Prick them out once they've germinated and grown to a size that you can safely and easily handle and either pot them on or, if the weather is warm enough, plant them out in their final growing position.


Then as they grow some more you'll need to thin them out as they'll need more space - 10 inches apart is recommended but with so many seeds to sow you might be tempted to cram them in! That should be ok but will mean that the ultimate lettuce you harvest might be slightly smaller than it would otherwise have been.

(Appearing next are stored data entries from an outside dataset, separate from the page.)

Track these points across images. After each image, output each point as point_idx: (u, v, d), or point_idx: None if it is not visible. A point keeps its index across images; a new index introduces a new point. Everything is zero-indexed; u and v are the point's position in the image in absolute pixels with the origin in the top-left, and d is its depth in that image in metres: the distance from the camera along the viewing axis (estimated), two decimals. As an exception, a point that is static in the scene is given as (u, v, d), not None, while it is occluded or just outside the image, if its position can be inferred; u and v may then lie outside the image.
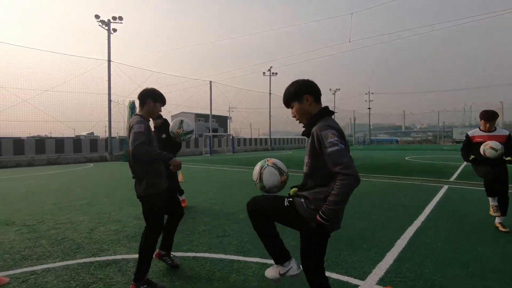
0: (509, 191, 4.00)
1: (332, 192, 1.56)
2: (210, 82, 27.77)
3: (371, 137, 60.33)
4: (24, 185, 8.63)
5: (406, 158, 17.15)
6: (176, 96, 26.96)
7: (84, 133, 27.48)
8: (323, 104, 1.84)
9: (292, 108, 1.86)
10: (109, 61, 19.23)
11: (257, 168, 2.09)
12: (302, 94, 1.79)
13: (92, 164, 16.33)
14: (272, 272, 1.94)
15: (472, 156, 4.18)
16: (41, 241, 3.68)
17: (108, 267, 2.91)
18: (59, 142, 21.49)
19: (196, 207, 5.41)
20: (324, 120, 1.70)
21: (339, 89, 47.16)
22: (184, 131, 3.79)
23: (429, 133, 68.96)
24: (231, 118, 38.35)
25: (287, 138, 44.62)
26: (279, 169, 2.02)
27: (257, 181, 2.05)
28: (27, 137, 20.86)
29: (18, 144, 19.39)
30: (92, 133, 27.22)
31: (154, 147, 2.60)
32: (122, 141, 21.16)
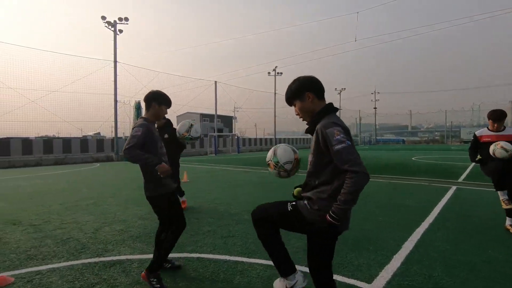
0: None
1: (342, 191, 1.52)
2: (215, 82, 27.81)
3: (377, 137, 59.81)
4: (31, 184, 8.73)
5: (413, 158, 16.95)
6: (181, 96, 27.03)
7: (91, 133, 27.78)
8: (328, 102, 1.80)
9: (294, 106, 1.83)
10: (115, 61, 19.39)
11: (270, 150, 2.15)
12: (303, 92, 1.75)
13: (98, 164, 16.48)
14: (279, 285, 1.94)
15: (479, 157, 4.11)
16: (46, 241, 3.70)
17: (112, 268, 2.90)
18: (67, 142, 21.74)
19: (200, 207, 5.40)
20: (328, 117, 1.66)
21: (344, 88, 46.88)
22: (189, 136, 3.77)
23: (436, 133, 68.15)
24: (236, 118, 38.38)
25: (293, 138, 44.50)
26: (292, 148, 2.09)
27: (271, 159, 2.05)
28: (35, 137, 21.17)
29: (26, 144, 19.66)
30: (99, 133, 27.52)
31: (158, 149, 2.63)
32: (128, 141, 21.30)
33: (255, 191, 7.26)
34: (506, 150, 3.69)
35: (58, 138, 23.07)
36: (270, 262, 2.93)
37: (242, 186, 8.00)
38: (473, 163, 4.28)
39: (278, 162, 2.01)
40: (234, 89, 33.16)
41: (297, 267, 2.79)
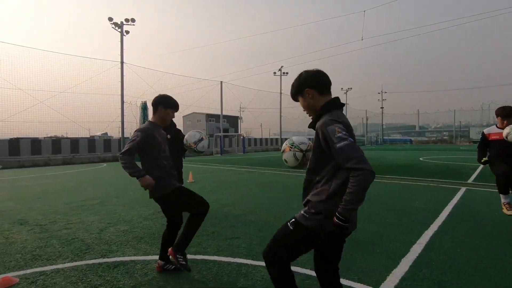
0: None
1: (347, 191, 1.45)
2: (221, 82, 27.86)
3: (384, 137, 59.20)
4: (39, 184, 8.83)
5: (420, 159, 16.70)
6: (187, 97, 27.19)
7: (99, 134, 28.08)
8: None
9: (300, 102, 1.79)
10: (122, 62, 19.56)
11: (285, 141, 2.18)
12: (303, 89, 1.70)
13: (105, 164, 16.62)
14: None
15: (484, 159, 4.00)
16: (52, 241, 3.72)
17: (115, 269, 2.89)
18: (74, 143, 22.03)
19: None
20: (329, 114, 1.58)
21: (351, 88, 46.54)
22: (195, 148, 3.74)
23: (444, 133, 67.18)
24: (242, 118, 38.41)
25: (298, 138, 44.11)
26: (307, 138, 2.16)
27: (287, 143, 2.11)
28: (44, 137, 21.48)
29: (35, 144, 19.98)
30: (106, 133, 27.77)
31: (160, 153, 2.66)
32: (135, 141, 21.45)
33: (260, 191, 7.22)
34: None
35: (66, 138, 23.40)
36: (275, 265, 2.91)
37: (247, 187, 7.96)
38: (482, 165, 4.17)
39: (293, 143, 2.05)
40: (239, 89, 33.18)
41: (300, 269, 2.77)
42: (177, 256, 2.69)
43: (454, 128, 54.22)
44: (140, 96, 20.91)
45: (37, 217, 4.90)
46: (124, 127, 19.84)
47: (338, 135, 1.47)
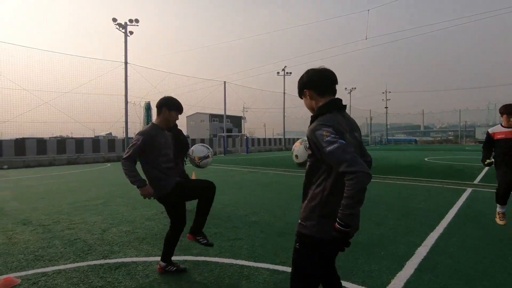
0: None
1: (344, 195, 1.39)
2: (224, 82, 27.88)
3: (388, 137, 58.81)
4: (43, 184, 8.89)
5: (425, 159, 16.54)
6: (191, 97, 27.24)
7: (103, 134, 28.27)
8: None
9: None
10: (125, 63, 19.64)
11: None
12: (302, 89, 1.66)
13: (109, 164, 16.71)
14: None
15: (488, 161, 3.89)
16: (54, 242, 3.72)
17: (117, 270, 2.88)
18: (79, 143, 22.20)
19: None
20: (320, 118, 1.52)
21: (355, 88, 46.23)
22: (198, 163, 3.70)
23: (450, 133, 66.56)
24: (245, 118, 38.41)
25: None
26: None
27: (299, 140, 2.11)
28: (50, 137, 21.67)
29: (41, 144, 20.16)
30: (110, 133, 27.95)
31: (161, 156, 2.66)
32: (138, 141, 21.53)
33: (263, 192, 7.18)
34: None
35: (71, 138, 23.57)
36: (278, 267, 2.88)
37: (250, 187, 7.93)
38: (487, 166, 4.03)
39: (304, 139, 2.03)
40: (243, 89, 33.16)
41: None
42: (197, 238, 2.81)
43: (460, 128, 53.68)
44: (144, 97, 20.95)
45: (41, 217, 4.92)
46: (128, 127, 19.93)
47: (326, 139, 1.41)
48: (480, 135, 45.29)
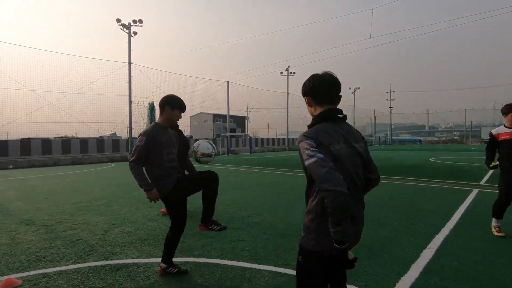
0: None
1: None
2: (228, 82, 27.88)
3: (393, 137, 58.40)
4: (47, 184, 8.94)
5: (430, 160, 16.37)
6: (194, 97, 27.27)
7: (107, 134, 28.40)
8: (342, 102, 1.62)
9: None
10: (129, 63, 19.72)
11: None
12: (303, 96, 1.61)
13: (113, 164, 16.78)
14: None
15: (494, 163, 3.77)
16: (56, 242, 3.72)
17: (118, 272, 2.86)
18: (84, 143, 22.33)
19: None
20: (308, 130, 1.48)
21: (358, 87, 46.00)
22: (199, 158, 3.68)
23: (455, 133, 65.96)
24: (248, 118, 38.37)
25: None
26: None
27: None
28: (55, 137, 21.84)
29: (46, 144, 20.31)
30: (115, 133, 28.08)
31: (164, 156, 2.66)
32: (142, 141, 21.62)
33: (266, 192, 7.14)
34: None
35: (76, 138, 23.74)
36: (280, 270, 2.84)
37: (253, 187, 7.90)
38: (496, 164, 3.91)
39: None
40: (246, 89, 33.14)
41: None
42: (210, 227, 2.84)
43: (465, 128, 53.15)
44: (148, 97, 21.02)
45: (44, 218, 4.93)
46: (132, 127, 20.00)
47: (306, 152, 1.37)
48: (486, 135, 44.67)
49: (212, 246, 3.53)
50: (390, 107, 53.71)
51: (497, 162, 3.80)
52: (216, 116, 51.13)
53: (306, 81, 1.60)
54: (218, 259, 3.14)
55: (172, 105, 2.72)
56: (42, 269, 2.95)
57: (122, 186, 8.26)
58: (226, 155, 25.35)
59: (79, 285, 2.60)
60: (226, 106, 27.98)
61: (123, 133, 25.93)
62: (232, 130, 40.39)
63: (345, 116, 1.54)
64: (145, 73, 21.11)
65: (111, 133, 27.06)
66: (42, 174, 11.98)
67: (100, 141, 24.14)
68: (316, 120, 1.52)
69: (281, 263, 3.01)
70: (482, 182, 8.09)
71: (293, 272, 2.70)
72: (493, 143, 3.86)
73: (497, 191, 3.88)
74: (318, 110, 1.54)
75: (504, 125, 3.81)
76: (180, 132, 4.72)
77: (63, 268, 2.97)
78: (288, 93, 34.20)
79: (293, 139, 37.60)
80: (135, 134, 19.81)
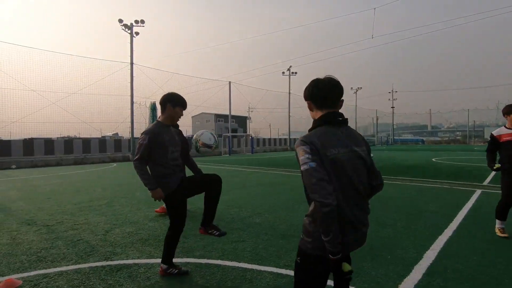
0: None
1: None
2: (229, 82, 27.88)
3: (395, 137, 58.17)
4: (49, 184, 8.96)
5: (433, 160, 16.29)
6: (196, 97, 27.30)
7: (109, 134, 28.49)
8: (345, 103, 1.60)
9: None
10: (131, 63, 19.76)
11: None
12: (305, 100, 1.59)
13: (115, 164, 16.81)
14: None
15: (497, 165, 3.72)
16: (57, 242, 3.72)
17: (118, 272, 2.85)
18: (86, 143, 22.38)
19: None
20: (305, 134, 1.48)
21: (360, 87, 45.84)
22: (198, 147, 3.66)
23: (458, 133, 65.62)
24: (250, 118, 38.36)
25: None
26: None
27: None
28: (57, 137, 21.92)
29: (48, 144, 20.38)
30: (117, 133, 28.16)
31: (168, 154, 2.65)
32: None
33: (267, 193, 7.12)
34: None
35: (78, 138, 23.82)
36: (281, 271, 2.82)
37: (255, 188, 7.88)
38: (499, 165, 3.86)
39: None
40: (248, 89, 33.12)
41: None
42: (209, 232, 2.88)
43: (468, 128, 52.86)
44: (150, 97, 21.05)
45: (45, 218, 4.93)
46: (134, 127, 20.04)
47: (301, 157, 1.38)
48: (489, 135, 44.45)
49: (213, 246, 3.52)
50: (392, 107, 53.54)
51: (499, 164, 3.75)
52: (218, 116, 51.16)
53: (307, 85, 1.59)
54: (219, 260, 3.12)
55: (174, 102, 2.69)
56: (42, 269, 2.94)
57: (123, 186, 8.27)
58: (228, 155, 25.34)
59: (80, 286, 2.59)
60: (228, 106, 27.99)
61: (125, 133, 26.01)
62: (234, 130, 40.40)
63: (346, 119, 1.53)
64: (147, 73, 21.17)
65: (113, 133, 27.15)
66: (44, 174, 12.02)
67: (102, 141, 24.20)
68: (316, 124, 1.51)
69: (282, 264, 2.99)
70: (486, 183, 8.03)
71: (294, 273, 2.68)
72: (494, 144, 3.81)
73: (501, 192, 3.83)
74: (319, 114, 1.53)
75: (505, 126, 3.76)
76: (180, 132, 4.70)
77: (63, 268, 2.96)
78: (289, 93, 34.16)
79: (295, 139, 37.51)
80: (137, 134, 19.84)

However you grow them - starting them off indoors and planting them out, or sowing them directly outdoors - you'll need to keep the soil moist, give them space to grow and keep predators away - be that Peter-types or the dreaded slugs and snails. How you do that is entirely up to you........


Here's some of our own Amaze and Tom Thumb that we sowed a few weeks back. The weather was warm and we thought we'd take a flyer and sow them directly outside.


They seem to have weathered the rain this week and haven't been attacked yet but yes, they do need thinning out!


A job for this weekend and although the thinnings are slightly too small we will use them as very baby leaves and eat them!


And yes. Grown in a galvanised wheel barrow - a nod to Mr McGregor and to maximise space at the allotment!


The thing is, and as we've touched upon earlier, there are only so many lettuce that anyone can eat at any one time. And as we all know eating too much in one sitting was what made Peter feel so sleepy...........


But why was that? Well several species of lettuce secrete a milky fluid called Lactucarium from the base of the stems and is often referred as lettuce opium due to its sedative and analgesic properties. Lettuce really does have a soporific quality and we're looking forward to picking ours, in the sun at the allotment in a few weeks time, and dozing off. Unless Peter beats us to it!


Anyway what can we do about having a glut of lettuce - or any other produce? Well we practice successional sowing. Nothing complicated about that. It just means we sow some seeds every week or so - whether that's direct into the ground (as we have done with our Shiraz Mangetout, Aquadulce Claudia Broad Beans and Purple Haze Carrots) or into our windowsill greenhouse (for our lettuce seeds).


Here's a photo of our latest successional lettuce sowings waiting to germinate....... We've got some more Amaze and Tom Thumb in those plug trays along with some Little Gem.



Then, once they've germinated and are ready to go into their final growing position we're planting them up like this - something we saw at a National Trust garden near Bradford on Avon last year.


We're tight on space at the allotment that's ready for planting up so we're going to try a few of these vertical planters this year around our fruit cage - some will have lettuce in them, others will have some of our trailing squash. It'll be an interesting experiment!



And there you have it. You can buy a 200g of Mixed Salad Leaves from your local supermarket for £1.25 - or £2.30 for 100g from a well known online supplier! They'll come in a plastic bag, might well have been grown in Spain or Italy and picked some time ago and if you're really unlucky they might have been washed in water with a dash of chlorine!


Or you can buy some seeds, follow what we've said here and have a summer long supply of fresh leaves that you've grown, watered, talked to and tenderly tended for a fraction of what the equivalent amount would have cost you if you'd bought them.......


Give it a go and let us know how you get on.